Mehr deutsche Soldaten nach Afghanistan
26. Januar 2010Nach einem Treffen mit den Spitzen der im Bundestag vertretenen Parteien teilte Bundeskanzlerin Angela Merkel am Dienstag (26.01.2010) mit, 500 der 850 zusätzlichen Soldaten seien für "Schutz und Ausbildung" zuständig. Die übrigen 350 könnten als "flexible Reserve" etwa zur Beobachtung von Wahlen eingesetzt werden. Ihr Einsatz müsse jedoch jedes Mal vom Verteidigungsausschuss des Bundestages genehmigt werden. Derzeit sind am Hindukusch rund 4500 deutsche Soldaten stationiert.

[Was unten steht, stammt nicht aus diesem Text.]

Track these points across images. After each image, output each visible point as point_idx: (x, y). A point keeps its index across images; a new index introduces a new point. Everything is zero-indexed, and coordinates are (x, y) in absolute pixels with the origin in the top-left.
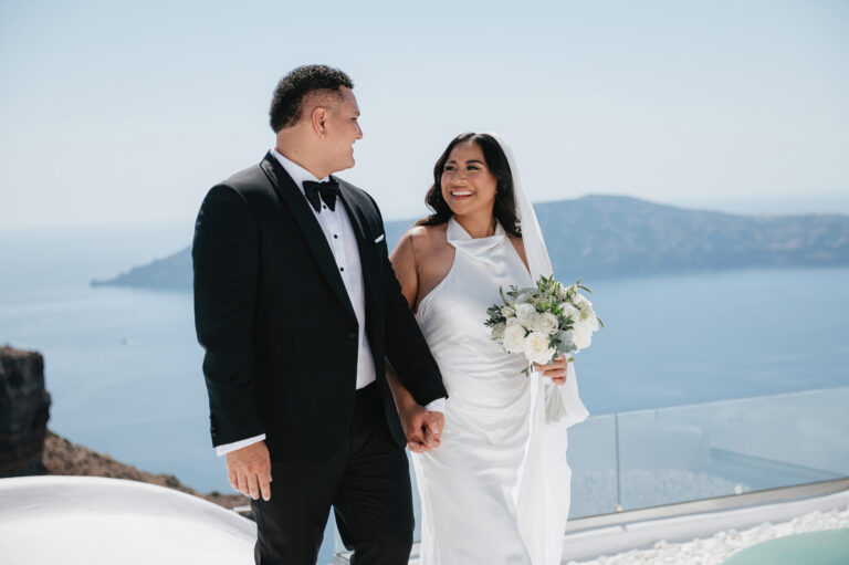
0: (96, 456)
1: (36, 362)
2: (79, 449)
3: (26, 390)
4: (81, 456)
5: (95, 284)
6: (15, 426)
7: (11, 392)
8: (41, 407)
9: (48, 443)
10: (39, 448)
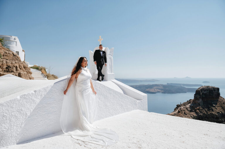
1: (218, 89)
3: (216, 92)
4: (224, 100)
6: (214, 95)
7: (214, 92)
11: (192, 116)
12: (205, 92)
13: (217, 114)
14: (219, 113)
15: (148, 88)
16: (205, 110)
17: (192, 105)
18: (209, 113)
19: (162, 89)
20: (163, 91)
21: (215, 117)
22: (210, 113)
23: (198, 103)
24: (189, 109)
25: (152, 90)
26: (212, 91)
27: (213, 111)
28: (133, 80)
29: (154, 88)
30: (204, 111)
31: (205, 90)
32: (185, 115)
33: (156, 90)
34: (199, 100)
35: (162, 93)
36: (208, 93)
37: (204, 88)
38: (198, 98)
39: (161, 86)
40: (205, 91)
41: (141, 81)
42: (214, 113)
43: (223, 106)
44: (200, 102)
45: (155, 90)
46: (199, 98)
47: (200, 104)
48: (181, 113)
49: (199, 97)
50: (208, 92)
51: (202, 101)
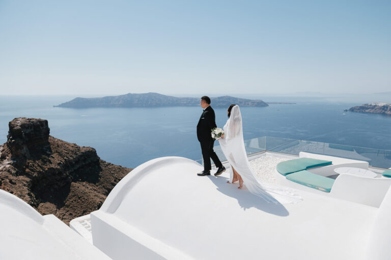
1: (46, 122)
2: (56, 139)
3: (44, 127)
5: (54, 106)
6: (42, 135)
8: (48, 131)
10: (48, 138)
11: (25, 183)
12: (28, 131)
13: (59, 167)
14: (60, 163)
16: (39, 165)
17: (15, 162)
18: (46, 169)
21: (57, 173)
22: (48, 168)
23: (22, 154)
24: (13, 172)
26: (38, 126)
27: (51, 163)
30: (38, 168)
31: (27, 126)
32: (13, 186)
34: (23, 148)
36: (32, 131)
38: (20, 144)
40: (27, 128)
42: (53, 166)
44: (25, 151)
46: (22, 144)
47: (26, 155)
48: (5, 185)
49: (22, 142)
50: (33, 129)
51: (27, 149)
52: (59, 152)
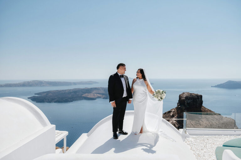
0: (209, 110)
1: (201, 96)
2: (206, 108)
3: (199, 100)
4: (207, 110)
5: (212, 87)
6: (198, 105)
7: (197, 100)
8: (202, 102)
9: (202, 107)
10: (201, 108)
12: (189, 101)
15: (85, 93)
19: (103, 94)
20: (104, 96)
24: (177, 126)
25: (90, 96)
26: (196, 98)
28: (64, 82)
29: (93, 92)
31: (189, 98)
33: (96, 95)
35: (104, 98)
36: (192, 102)
37: (188, 97)
38: (183, 109)
39: (102, 89)
41: (75, 84)
43: (207, 117)
45: (94, 95)
50: (192, 100)
52: (207, 119)
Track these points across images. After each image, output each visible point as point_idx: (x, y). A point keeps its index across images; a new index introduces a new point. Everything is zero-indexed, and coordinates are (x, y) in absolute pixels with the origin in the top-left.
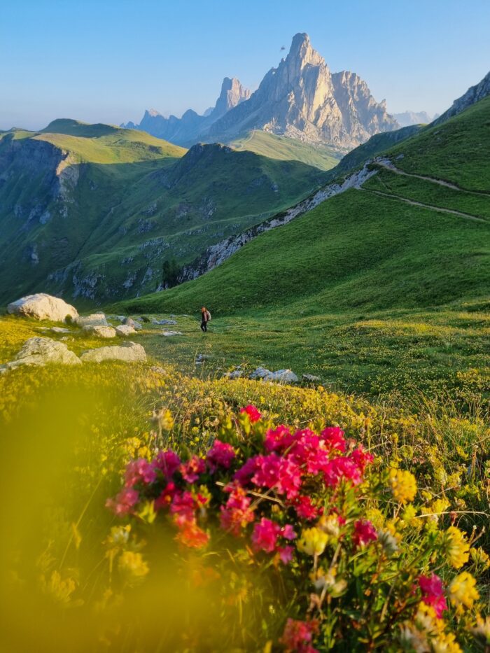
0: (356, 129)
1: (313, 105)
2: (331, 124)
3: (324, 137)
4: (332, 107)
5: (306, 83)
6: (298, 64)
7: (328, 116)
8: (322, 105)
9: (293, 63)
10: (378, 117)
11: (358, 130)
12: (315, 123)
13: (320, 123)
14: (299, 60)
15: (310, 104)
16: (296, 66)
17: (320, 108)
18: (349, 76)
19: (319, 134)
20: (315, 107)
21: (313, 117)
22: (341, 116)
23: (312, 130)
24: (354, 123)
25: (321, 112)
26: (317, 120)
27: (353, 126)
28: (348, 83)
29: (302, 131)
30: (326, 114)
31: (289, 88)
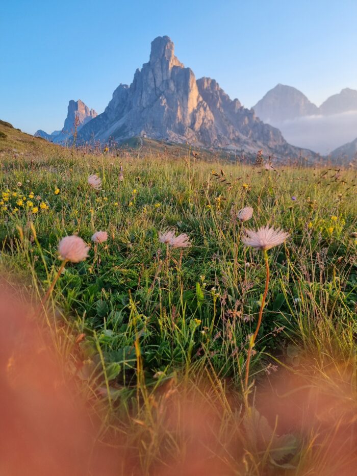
0: (231, 131)
1: (187, 108)
2: (207, 127)
3: (203, 141)
4: (205, 109)
5: (177, 86)
6: (165, 67)
7: (203, 119)
8: (196, 108)
9: (158, 65)
10: (249, 118)
11: (234, 132)
12: (192, 126)
13: (197, 126)
14: (164, 62)
15: (185, 108)
16: (162, 68)
17: (195, 112)
18: (210, 82)
19: (199, 138)
20: (190, 110)
21: (188, 121)
22: (213, 120)
23: (191, 135)
24: (228, 125)
25: (197, 115)
26: (193, 124)
27: (228, 128)
28: (210, 88)
29: (183, 135)
30: (201, 117)
31: (158, 92)
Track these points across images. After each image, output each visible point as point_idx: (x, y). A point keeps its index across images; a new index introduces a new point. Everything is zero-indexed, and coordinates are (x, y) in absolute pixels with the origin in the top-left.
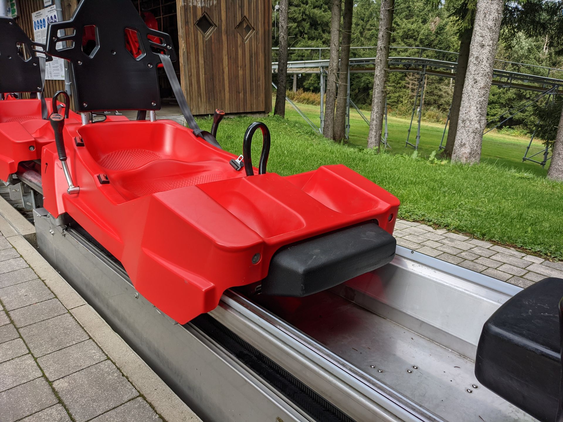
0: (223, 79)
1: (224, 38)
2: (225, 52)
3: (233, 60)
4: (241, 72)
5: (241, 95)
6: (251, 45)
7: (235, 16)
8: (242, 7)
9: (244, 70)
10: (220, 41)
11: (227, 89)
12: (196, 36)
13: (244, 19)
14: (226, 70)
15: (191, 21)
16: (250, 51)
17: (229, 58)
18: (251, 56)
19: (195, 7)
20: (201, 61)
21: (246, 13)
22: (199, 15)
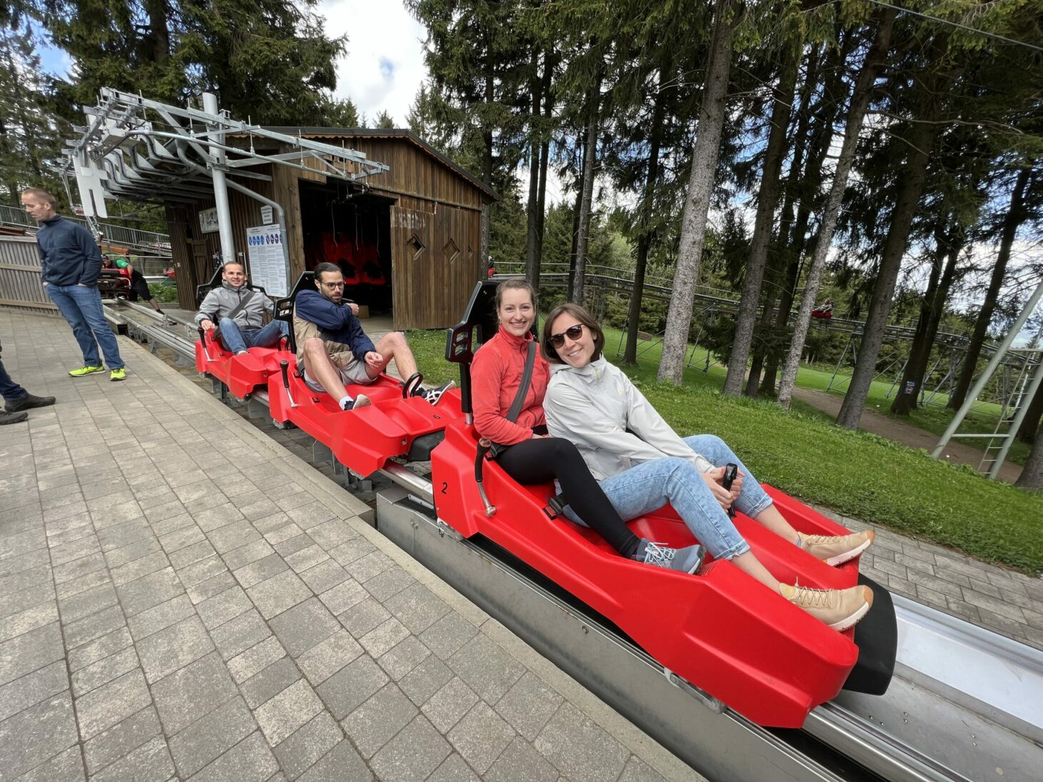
0: (430, 297)
1: (432, 258)
2: (432, 272)
3: (440, 279)
4: (446, 291)
5: (446, 312)
6: (456, 266)
7: (442, 239)
8: (449, 230)
9: (450, 289)
10: (428, 261)
11: (433, 306)
12: (406, 256)
13: (451, 241)
14: (433, 288)
15: (402, 241)
16: (456, 271)
17: (436, 277)
18: (456, 276)
19: (405, 229)
20: (410, 280)
21: (452, 236)
22: (409, 236)
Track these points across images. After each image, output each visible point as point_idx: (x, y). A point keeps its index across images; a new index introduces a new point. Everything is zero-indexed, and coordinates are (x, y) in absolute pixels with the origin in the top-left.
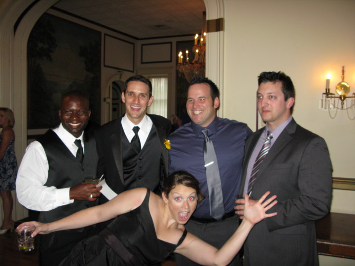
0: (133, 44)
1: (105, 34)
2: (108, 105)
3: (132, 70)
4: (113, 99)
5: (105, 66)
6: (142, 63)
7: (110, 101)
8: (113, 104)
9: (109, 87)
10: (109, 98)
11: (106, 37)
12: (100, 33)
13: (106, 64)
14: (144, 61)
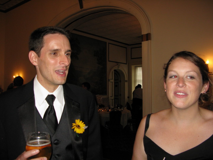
0: (126, 48)
1: (109, 43)
2: (111, 83)
3: (125, 63)
4: (115, 80)
5: (109, 61)
6: (132, 59)
7: (113, 81)
8: (115, 83)
9: (112, 72)
10: (112, 79)
11: (110, 44)
12: (106, 43)
13: (110, 60)
14: (132, 58)
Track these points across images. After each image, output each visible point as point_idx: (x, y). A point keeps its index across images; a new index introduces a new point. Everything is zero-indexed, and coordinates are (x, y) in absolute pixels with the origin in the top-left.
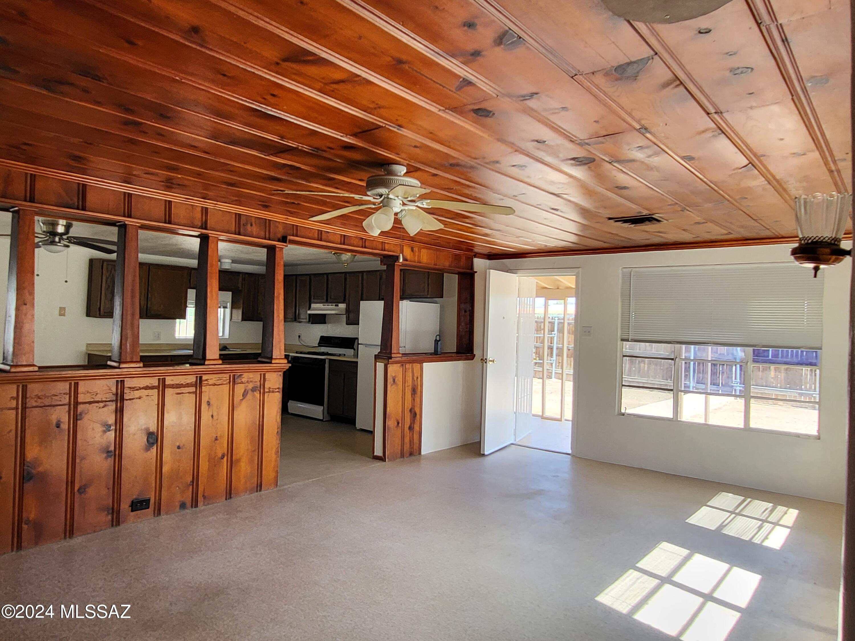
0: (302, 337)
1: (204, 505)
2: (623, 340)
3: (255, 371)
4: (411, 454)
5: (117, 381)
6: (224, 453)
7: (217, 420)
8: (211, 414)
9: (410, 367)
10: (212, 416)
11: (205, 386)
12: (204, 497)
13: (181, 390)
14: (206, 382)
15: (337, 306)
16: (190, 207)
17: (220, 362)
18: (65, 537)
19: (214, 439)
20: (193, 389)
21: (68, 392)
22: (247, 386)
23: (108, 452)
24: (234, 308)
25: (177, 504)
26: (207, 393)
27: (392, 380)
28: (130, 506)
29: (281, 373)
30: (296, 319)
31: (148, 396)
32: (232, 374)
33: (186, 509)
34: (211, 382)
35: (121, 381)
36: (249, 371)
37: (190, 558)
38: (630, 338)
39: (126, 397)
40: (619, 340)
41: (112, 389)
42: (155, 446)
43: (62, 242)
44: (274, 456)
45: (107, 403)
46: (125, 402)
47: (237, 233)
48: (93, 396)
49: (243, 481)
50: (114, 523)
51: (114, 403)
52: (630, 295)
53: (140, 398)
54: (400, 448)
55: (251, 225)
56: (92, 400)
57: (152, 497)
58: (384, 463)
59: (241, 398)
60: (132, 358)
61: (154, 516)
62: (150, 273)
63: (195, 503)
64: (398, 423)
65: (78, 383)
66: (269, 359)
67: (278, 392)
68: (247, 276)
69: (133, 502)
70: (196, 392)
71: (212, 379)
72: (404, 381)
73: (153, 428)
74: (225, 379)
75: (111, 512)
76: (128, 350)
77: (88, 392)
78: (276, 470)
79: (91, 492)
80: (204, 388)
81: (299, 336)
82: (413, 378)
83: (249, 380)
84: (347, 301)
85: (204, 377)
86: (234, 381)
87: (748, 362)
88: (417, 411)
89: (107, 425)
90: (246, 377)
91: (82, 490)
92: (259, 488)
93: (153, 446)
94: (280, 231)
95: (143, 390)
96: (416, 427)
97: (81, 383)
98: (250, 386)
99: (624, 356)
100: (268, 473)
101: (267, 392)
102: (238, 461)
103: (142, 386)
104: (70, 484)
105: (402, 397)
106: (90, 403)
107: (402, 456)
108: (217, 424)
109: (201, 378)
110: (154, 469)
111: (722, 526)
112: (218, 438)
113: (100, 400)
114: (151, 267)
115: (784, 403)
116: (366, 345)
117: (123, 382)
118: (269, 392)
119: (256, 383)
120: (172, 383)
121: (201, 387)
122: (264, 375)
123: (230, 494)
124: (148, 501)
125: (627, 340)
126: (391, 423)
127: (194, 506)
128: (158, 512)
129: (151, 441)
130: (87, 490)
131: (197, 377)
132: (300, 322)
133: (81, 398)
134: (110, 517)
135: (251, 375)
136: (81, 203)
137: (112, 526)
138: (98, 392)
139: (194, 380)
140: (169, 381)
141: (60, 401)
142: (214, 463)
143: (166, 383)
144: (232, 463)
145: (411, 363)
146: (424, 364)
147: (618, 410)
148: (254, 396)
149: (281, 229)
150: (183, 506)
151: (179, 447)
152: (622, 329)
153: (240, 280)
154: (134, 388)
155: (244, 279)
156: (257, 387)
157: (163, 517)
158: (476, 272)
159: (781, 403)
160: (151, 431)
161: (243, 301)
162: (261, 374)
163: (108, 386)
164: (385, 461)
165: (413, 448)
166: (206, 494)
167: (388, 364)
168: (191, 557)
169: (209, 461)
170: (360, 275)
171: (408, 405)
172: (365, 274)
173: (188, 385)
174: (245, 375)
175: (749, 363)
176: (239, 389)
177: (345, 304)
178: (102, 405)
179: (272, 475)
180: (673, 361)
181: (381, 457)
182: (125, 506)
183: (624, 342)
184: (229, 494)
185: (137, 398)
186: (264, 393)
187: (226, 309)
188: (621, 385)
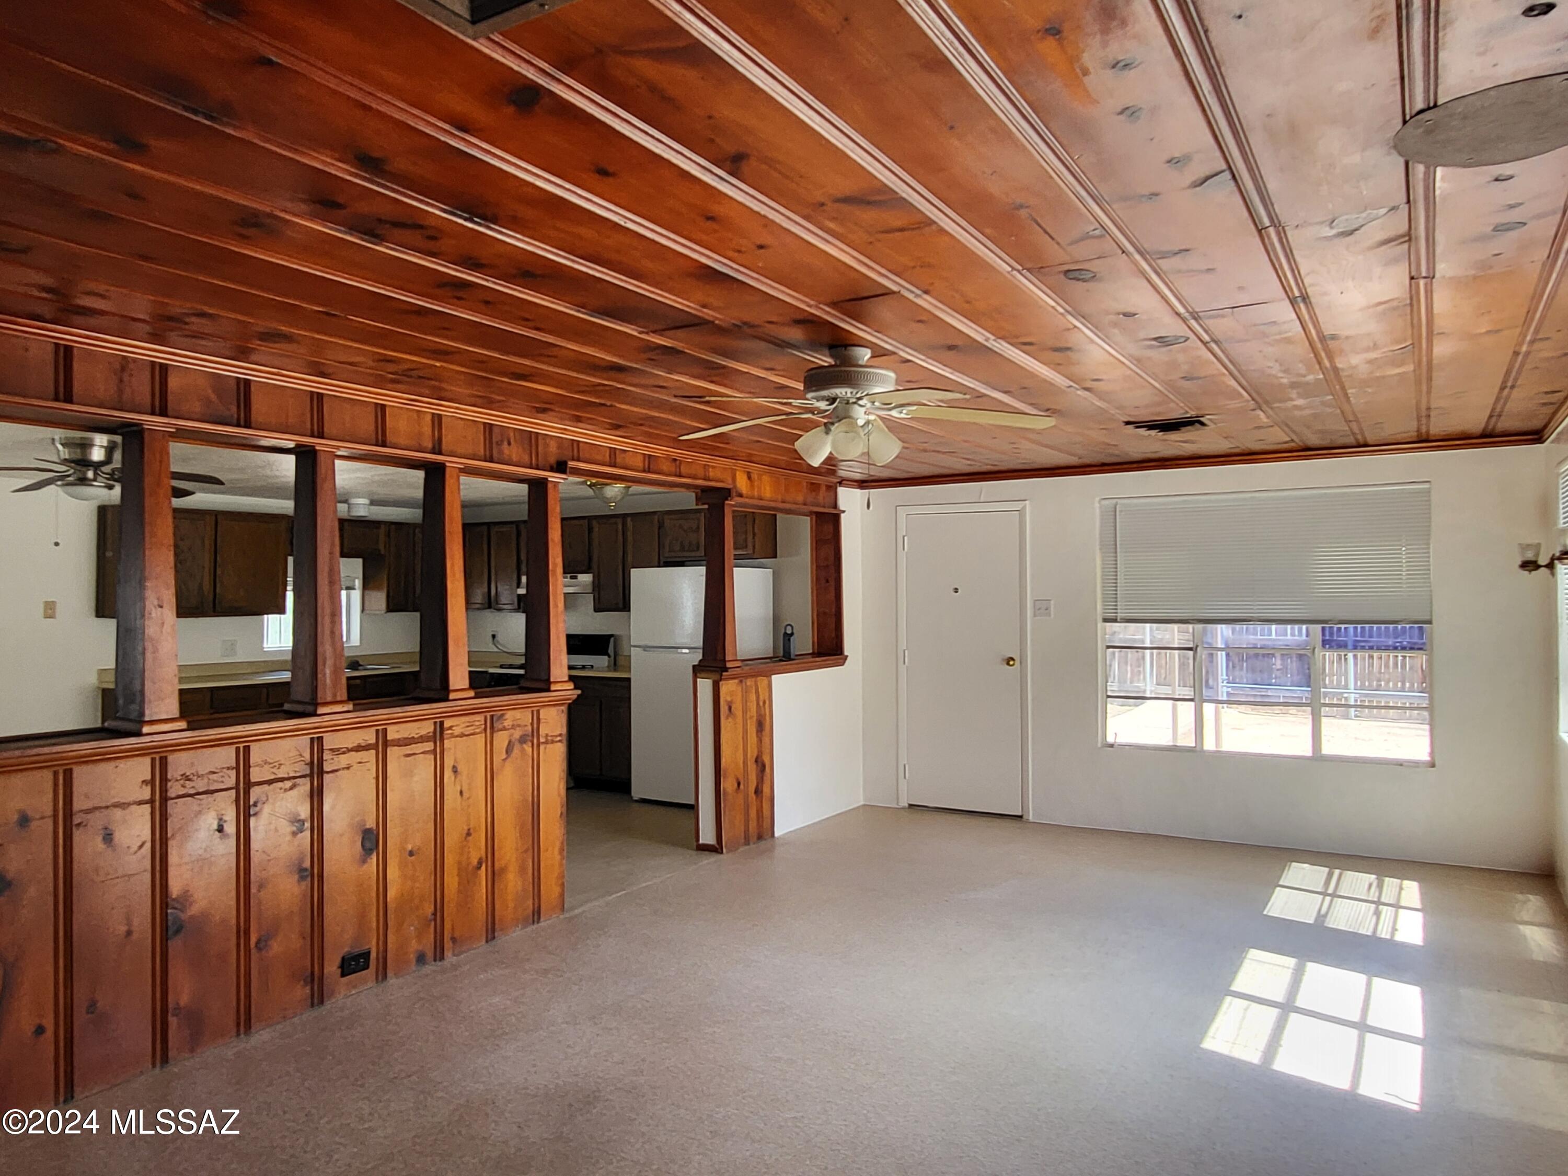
0: (499, 638)
1: (454, 955)
2: (1106, 620)
3: (523, 707)
4: (760, 837)
5: (312, 739)
6: (481, 859)
7: (468, 799)
8: (459, 789)
9: (753, 683)
10: (461, 793)
11: (447, 739)
12: (454, 939)
13: (411, 749)
14: (450, 732)
15: (576, 578)
16: (415, 415)
17: (471, 693)
18: (238, 1034)
19: (464, 835)
20: (429, 746)
21: (234, 765)
22: (511, 735)
23: (301, 870)
24: (368, 589)
25: (413, 957)
26: (452, 751)
27: (727, 708)
28: (339, 967)
29: (564, 708)
30: (491, 604)
31: (360, 763)
32: (488, 715)
33: (427, 964)
34: (457, 731)
35: (318, 738)
36: (515, 707)
37: (496, 1048)
38: (1119, 616)
39: (327, 767)
40: (1100, 620)
41: (304, 755)
42: (375, 854)
43: (99, 478)
44: (558, 857)
45: (298, 781)
46: (325, 776)
47: (488, 459)
48: (274, 770)
49: (511, 905)
50: (316, 1001)
51: (308, 780)
52: (1116, 545)
53: (348, 768)
54: (743, 828)
55: (509, 444)
56: (273, 777)
57: (373, 946)
58: (721, 856)
59: (504, 756)
60: (335, 695)
61: (377, 982)
62: (219, 528)
63: (439, 955)
64: (739, 784)
65: (249, 747)
66: (544, 685)
67: (560, 741)
68: (393, 526)
69: (343, 958)
70: (435, 750)
71: (456, 725)
72: (745, 712)
73: (371, 823)
74: (477, 723)
75: (309, 979)
76: (328, 681)
77: (266, 762)
78: (560, 882)
79: (276, 947)
80: (447, 743)
81: (494, 636)
82: (758, 704)
83: (515, 723)
84: (595, 566)
85: (447, 723)
86: (491, 727)
87: (1314, 649)
88: (766, 760)
89: (299, 820)
90: (511, 717)
91: (262, 945)
92: (536, 917)
93: (371, 854)
94: (553, 453)
95: (353, 753)
96: (766, 790)
97: (254, 747)
98: (517, 734)
99: (1109, 647)
100: (550, 889)
101: (543, 743)
102: (504, 870)
103: (350, 746)
104: (242, 934)
105: (743, 738)
106: (270, 782)
107: (747, 842)
108: (469, 806)
109: (442, 723)
110: (374, 894)
111: (1321, 917)
112: (472, 831)
113: (286, 776)
114: (219, 517)
115: (1299, 711)
116: (645, 648)
117: (320, 739)
118: (546, 742)
119: (526, 728)
120: (397, 736)
121: (442, 740)
122: (538, 712)
123: (493, 931)
124: (367, 955)
125: (1115, 620)
126: (728, 785)
127: (438, 958)
128: (382, 975)
129: (368, 845)
130: (270, 943)
131: (435, 723)
132: (499, 610)
133: (255, 775)
134: (308, 990)
135: (518, 714)
136: (242, 415)
137: (312, 1005)
138: (282, 762)
139: (432, 729)
140: (393, 733)
141: (222, 782)
142: (467, 875)
143: (389, 738)
144: (494, 876)
145: (752, 676)
146: (773, 677)
147: (1103, 739)
148: (523, 750)
149: (553, 447)
150: (421, 959)
151: (411, 854)
152: (1104, 602)
153: (382, 538)
154: (338, 749)
155: (388, 535)
156: (527, 735)
157: (392, 981)
158: (844, 512)
159: (1293, 710)
160: (368, 827)
161: (388, 575)
162: (532, 712)
163: (298, 750)
164: (722, 853)
165: (762, 826)
166: (457, 934)
167: (721, 680)
168: (498, 1045)
169: (458, 875)
170: (619, 521)
171: (752, 753)
172: (629, 519)
173: (422, 739)
174: (510, 715)
175: (1316, 650)
176: (501, 740)
177: (591, 575)
178: (288, 784)
179: (557, 890)
180: (1191, 653)
181: (712, 846)
182: (332, 967)
183: (1108, 624)
184: (491, 933)
185: (343, 769)
186: (538, 746)
187: (352, 591)
188: (1105, 697)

Die Zahl der deutschen Polizeiausbilder solle von 123 auf 200 erhöht werden, betonte Merkel. Zudem sollten die Gelder für den Wiederaufbau des kriegszerstörten Landes nahezu verdoppelt werden: Sie sollen von 220 schrittweise auf 430 Millionen Euro steigen.
Merkel wies darauf hin, dass die Afghanistan-Mission ein gefährlicher Einsatz bleibe. Für eine reale Abzugsperspektive müsse zunächst Stabilität geschaffen werden. Auf ein konkretes Datum für den Abzug der deutschen Truppe aus Afghanistan wollte sie sich nicht festlegen. Es werde aber der Ansatz der afghanischen Regierung unterstützt, bis 2014 selbst für die Sicherheit des Landes sorgen zu können.
Entwicklungshilfe wird kräftig aufgestockt
Zugleich kündigte die Kanzlerin deutsche Hilfe für die Wiedereingliederung von Taliban an, die sich von ihren radikalen Überzeugungen gelöst haben. Dafür wolle die internationale Gemeinschaft binnen fünf Jahren einen Fonds von insgesamt 350 Millionen Euro aufbauen, an dem sich Deutschland in zweistelliger Millionenhöhe beteiligen wolle. Insgesamt – so Merkel weiter - werde jetzt die Etappe der Übergabe der Verantwortung an die afghanische Regierung beginnen.
Merkel hatte das Afghanistan-Konzept der Regierung am Montagabend mit einer Ministerrunde im Kanzleramt festgelegt. Am Mittwoch will sie das Maßnahmenpaket in einer Regierungserklärung vor dem Bundestag erläutern. Am Donnerstag soll Außenminister Guido Westerwelle den Vorschlag dann der Afghanistan-Konferenz in London vorlegen. Über eine Erweiterung des Afghanistan-Mandats muss der Bundestag entscheiden.
Mehr Präsenz in der Fläche
Bundesentwicklungsminister Dirk Niebel (FDP) erläuterte, der Schwerpunkt der Mission werde deutlich in Richtung ziviler Aufbaumaßnahmen verlagert. Auch solle die Bundeswehr künftig mehr Präsenz in der Fläche zeigen. Wenn sich die Soldaten in ihren Camps "einigeln" würden, könnten sie die Lebensbedingungen der Menschen nicht verbessern, betonte er. "Wir wollen ausdrücklich keine Militarisierung, sondern ein abgestimmtes Vorgehen". Es sei sinnvoll und notwendig, stärker in die Fläche zu gehen, da die Masse der Menschen auf dem Land lebe.
SPD wird heftig umworben
Die Regierungsparteien CDU, CSU und FDP setzen darauf, dass sie von der Opposition zumindest die SPD mit ins Boot holen können, um den Soldaten einen größeren Rückhalt im Parlament zu signalisieren. Die SPD-Führung hatte in den vergangenen Tagen eine Erhöhung der "Kampftruppen" abgelehnt und einen Rückzug der Bundeswehr bis 2015 verlangt.
Demgegenüber zeigte sich der SPD-Verteidigungsexperte Rainer Arnold offen für eine Aufstockung der deutschen Truppe in Afghanistan. Im Südwestrundfunk sagte er: "Eines geht natürlich nicht: den Soldaten immer wieder neue Aufgaben zuzuteilen, da ist natürlich ganz klar, dafür brauchen sie auch die Mittel, und deshalb muss man auch über Personal reden." Ein größeres Truppenkontingent sei allerdings nur eine der Voraussetzungen für ein sinnvolles Afghanistan-Konzept. Notwendig sei, dass parallel dazu die zivile Hilfe und der Polizeiaufbau verbessert werden.